Jose Elias Almeida Profile picture
Zé. #contabilidade #governançacorporativa #valuation #Accounting #corpgov

Mar 31, 2020, 16 tweets

Análise Setorial, Dados Contábeis Agregados e Desempenho para avaliação de Empresas.
Alguns estudos nas áreas de contabilidade e de estratégia discutem como a informação contábil pode contribuir para capturar a estratégia empresarial (Palepu et al., 2004; Soliman, 2008). ...

Algumas evidências sugerem que a decomposição do ROE (retorno sobre o patrimônio líquido, também chamado de análise DuPont) deveria refletir a estratégia da firma (liderança em custo ou diferenciação conforme Porter, 2008). #contabilidade #estrategia #valuation ...

Também temos uma literatura recente surgindo chamada de macro accounting (contabilidade agregada), mas sem relação direta com contabilidade nacional (cálculo do PIB, por exemplo). Todavia, essa literatura pode ser muito útil para gestores públicos, analistas e reguladores. ...

A ideia aqui neste artigo é unir essas três correntes em algo prático para investidores e analistas para apresentar uma visão integrada da contabilidade, estratégia e dados agregados.
A decomposição do ROE é a seguinte:
ROE = ROA x Alav. Fin.
ROA = Margem Líquida x Giro do Ativo

O link teórico e prático da decomposição do ROE se dá seguinte forma:
A margem líquida mostra a lucratividade das atividades empresariais, medida pelo lucro líquido dividido pela receita operacional líquida, ou seja, a eficiência operacional. ...

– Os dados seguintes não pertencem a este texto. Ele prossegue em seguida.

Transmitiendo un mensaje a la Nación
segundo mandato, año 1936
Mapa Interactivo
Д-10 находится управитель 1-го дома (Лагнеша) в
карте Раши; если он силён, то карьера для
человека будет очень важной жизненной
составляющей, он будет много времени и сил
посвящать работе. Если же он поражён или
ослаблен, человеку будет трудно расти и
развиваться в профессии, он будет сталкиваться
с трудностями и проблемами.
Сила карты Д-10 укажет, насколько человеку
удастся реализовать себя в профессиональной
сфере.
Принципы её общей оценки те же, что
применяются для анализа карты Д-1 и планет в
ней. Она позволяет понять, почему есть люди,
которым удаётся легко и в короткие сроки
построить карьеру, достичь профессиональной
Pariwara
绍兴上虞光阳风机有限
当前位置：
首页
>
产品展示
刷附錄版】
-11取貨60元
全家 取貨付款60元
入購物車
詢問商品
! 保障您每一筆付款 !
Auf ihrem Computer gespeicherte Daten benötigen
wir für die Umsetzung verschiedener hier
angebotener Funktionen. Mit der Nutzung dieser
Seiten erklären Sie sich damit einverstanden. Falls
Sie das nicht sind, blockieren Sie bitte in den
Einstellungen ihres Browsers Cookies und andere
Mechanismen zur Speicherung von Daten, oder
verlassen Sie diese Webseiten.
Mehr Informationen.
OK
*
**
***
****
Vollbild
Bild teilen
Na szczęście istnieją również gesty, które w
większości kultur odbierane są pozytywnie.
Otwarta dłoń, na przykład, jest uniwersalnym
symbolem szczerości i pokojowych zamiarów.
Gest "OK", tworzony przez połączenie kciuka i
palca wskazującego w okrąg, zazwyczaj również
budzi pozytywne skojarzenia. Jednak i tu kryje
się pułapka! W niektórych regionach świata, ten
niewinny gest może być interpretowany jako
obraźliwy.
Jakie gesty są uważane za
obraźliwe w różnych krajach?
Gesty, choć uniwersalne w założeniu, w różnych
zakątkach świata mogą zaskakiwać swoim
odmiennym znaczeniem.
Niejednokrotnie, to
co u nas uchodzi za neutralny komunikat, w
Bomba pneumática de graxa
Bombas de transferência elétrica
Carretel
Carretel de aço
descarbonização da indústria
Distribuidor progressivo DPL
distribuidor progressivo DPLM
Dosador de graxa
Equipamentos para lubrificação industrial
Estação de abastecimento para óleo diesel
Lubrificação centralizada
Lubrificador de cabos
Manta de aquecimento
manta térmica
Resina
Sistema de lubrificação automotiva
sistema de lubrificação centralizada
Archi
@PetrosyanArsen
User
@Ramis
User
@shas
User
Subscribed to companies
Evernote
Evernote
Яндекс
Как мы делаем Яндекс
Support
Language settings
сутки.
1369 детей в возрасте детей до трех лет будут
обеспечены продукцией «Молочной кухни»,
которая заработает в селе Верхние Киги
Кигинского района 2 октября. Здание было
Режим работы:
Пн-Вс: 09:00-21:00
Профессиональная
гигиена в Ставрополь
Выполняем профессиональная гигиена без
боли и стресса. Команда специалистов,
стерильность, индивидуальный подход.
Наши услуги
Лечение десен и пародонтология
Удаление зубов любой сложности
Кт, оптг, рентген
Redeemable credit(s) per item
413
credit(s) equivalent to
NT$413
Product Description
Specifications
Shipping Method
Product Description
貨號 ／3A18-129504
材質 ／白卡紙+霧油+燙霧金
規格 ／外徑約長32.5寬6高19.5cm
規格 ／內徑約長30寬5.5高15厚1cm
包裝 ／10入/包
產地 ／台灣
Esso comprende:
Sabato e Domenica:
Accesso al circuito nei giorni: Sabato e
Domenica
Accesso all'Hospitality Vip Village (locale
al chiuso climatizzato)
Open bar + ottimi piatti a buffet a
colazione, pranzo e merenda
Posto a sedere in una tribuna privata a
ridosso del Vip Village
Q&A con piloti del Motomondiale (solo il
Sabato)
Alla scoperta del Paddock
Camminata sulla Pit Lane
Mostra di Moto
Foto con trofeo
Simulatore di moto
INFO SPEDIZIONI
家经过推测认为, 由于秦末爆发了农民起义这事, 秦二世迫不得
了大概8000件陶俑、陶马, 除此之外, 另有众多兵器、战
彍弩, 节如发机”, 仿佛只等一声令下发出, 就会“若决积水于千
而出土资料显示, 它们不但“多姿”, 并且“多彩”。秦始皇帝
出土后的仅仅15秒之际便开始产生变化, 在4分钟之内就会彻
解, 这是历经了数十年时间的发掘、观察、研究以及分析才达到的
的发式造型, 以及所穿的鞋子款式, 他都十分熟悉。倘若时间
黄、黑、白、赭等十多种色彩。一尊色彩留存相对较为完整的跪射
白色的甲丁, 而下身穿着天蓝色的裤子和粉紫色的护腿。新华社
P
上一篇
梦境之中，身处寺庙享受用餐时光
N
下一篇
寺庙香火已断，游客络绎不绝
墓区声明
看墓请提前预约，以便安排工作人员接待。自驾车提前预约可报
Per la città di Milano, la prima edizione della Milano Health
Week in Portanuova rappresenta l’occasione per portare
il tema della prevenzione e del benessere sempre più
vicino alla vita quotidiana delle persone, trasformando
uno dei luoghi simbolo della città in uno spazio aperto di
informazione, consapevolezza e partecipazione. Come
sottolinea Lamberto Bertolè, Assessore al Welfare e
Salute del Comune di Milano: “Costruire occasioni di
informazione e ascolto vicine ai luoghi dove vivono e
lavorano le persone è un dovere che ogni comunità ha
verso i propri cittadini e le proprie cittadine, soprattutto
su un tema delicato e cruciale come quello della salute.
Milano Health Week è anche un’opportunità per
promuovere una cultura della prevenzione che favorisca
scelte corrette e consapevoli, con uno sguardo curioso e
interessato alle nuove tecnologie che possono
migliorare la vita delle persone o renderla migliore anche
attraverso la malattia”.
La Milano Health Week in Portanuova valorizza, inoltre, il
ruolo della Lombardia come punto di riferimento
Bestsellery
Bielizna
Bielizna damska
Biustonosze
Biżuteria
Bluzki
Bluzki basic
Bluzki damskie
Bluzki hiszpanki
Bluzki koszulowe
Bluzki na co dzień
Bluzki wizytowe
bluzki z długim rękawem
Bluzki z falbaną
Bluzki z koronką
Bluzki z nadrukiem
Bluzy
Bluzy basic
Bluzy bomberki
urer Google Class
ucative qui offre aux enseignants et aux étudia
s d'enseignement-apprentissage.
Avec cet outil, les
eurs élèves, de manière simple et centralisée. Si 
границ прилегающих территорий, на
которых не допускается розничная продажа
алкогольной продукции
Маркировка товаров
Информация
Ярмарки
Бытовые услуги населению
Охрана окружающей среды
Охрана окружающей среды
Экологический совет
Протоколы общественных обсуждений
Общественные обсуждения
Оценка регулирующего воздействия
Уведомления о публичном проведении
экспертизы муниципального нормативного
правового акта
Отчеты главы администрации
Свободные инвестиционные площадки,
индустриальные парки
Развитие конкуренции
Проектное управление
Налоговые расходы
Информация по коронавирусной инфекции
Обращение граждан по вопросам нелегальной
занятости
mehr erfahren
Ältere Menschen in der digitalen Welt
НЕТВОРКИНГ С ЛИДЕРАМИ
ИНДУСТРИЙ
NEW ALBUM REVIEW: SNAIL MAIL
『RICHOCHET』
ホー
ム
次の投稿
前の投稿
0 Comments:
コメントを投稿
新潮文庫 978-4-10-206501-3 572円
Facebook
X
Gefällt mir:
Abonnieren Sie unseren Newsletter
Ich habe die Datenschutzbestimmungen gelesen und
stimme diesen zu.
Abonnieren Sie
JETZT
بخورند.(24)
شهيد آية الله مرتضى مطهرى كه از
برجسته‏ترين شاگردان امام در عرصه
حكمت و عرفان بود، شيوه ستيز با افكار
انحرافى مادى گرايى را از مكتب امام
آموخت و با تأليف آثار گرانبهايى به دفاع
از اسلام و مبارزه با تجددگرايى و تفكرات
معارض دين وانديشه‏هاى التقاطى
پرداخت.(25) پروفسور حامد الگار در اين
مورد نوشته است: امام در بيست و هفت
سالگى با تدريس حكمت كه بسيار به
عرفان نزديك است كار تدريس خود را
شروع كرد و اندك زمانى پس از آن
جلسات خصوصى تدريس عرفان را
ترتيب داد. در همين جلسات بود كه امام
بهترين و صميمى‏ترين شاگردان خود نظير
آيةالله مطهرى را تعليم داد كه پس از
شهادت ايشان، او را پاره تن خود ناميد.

Quanto maior a margem, maior a capacidade da firma diferenciar seu produto ou serviço no ambiente competitivo. O giro do ativo são as receitas divididas pelo ativo total. Mostra a eficiência dos investimentos feitos em ativos na geração de receita. ...

Indústrias tendem a ter o giro do ativo muito alto para se beneficiarem da economia de escala. O retorno sobre o ativo (ROA) é a rentabilidade dos ativos, ou seja, quanto que os ativos totais geram de lucro operacional. ...

Em suma, empresas com maior margem de lucro tendem a ter menor giro dos ativos e vice-versa. Todavia, não elimina que empresas consigam ter giro alto e margem alta, o que seria o melhor dos cenários no mundo dos negócios.

Vamos partir para algumas análises setoriais, com base na classificação da B3, agregando o giro do ativo, a margem de lucro e o ROA. ...

O setor de bens industriais traz um giro mediano alto e notem q a margem é bem apertada, o q faz lógica c/ o posicionamento das firmas. O ROA tb baixo por características do setor. Ao longo dos anos, podemos notar a piora desses indicadores por causa da crise brasileira passada.

O setor de consumo cíclico também possui característica semelhante de giro alto e margem pequena, pela composição do setor.

Mudando um pouco de característica o setor de tecnologia da informação possui margem mais alta (mediana) e, por vezes, giro muito alto porque alguns produtos e serviços podem ser escaláveis.

O setor de utilidade pública possui, em geral, giro estável e margem segura, uma vez que muitas dessas empresas são estatais ou empresas monopolistas, que asseguram a lucratividade dos serviços prestados à população.

O exercício agora é compreender como a unidade empresarial que você avalia se diferencia do setor ou se aproxima dele no que tange giro e margem, pois existe uma tendência da rentabilidade das empresas a reverterem à média do setor.

C/ base nesse tipo de análise pode ficar mais fácil entender alguns drivers do desempenho das empresas e o que leva uma possuir desempenho superior às demais.
Esses resultados mudarão se os ativos totais forem medidos pelos ativos tangíveis e intangíveis, mas isso é um exercício.

Pode-se também trocar o lucro líquido pelo EBIT, NOPAT ou EBIT para complementar suas análises e, também, analisar a média ao invés da mediana.
Bons investimentos e um melhor processo de avaliação de empresas (Valuation) a todos!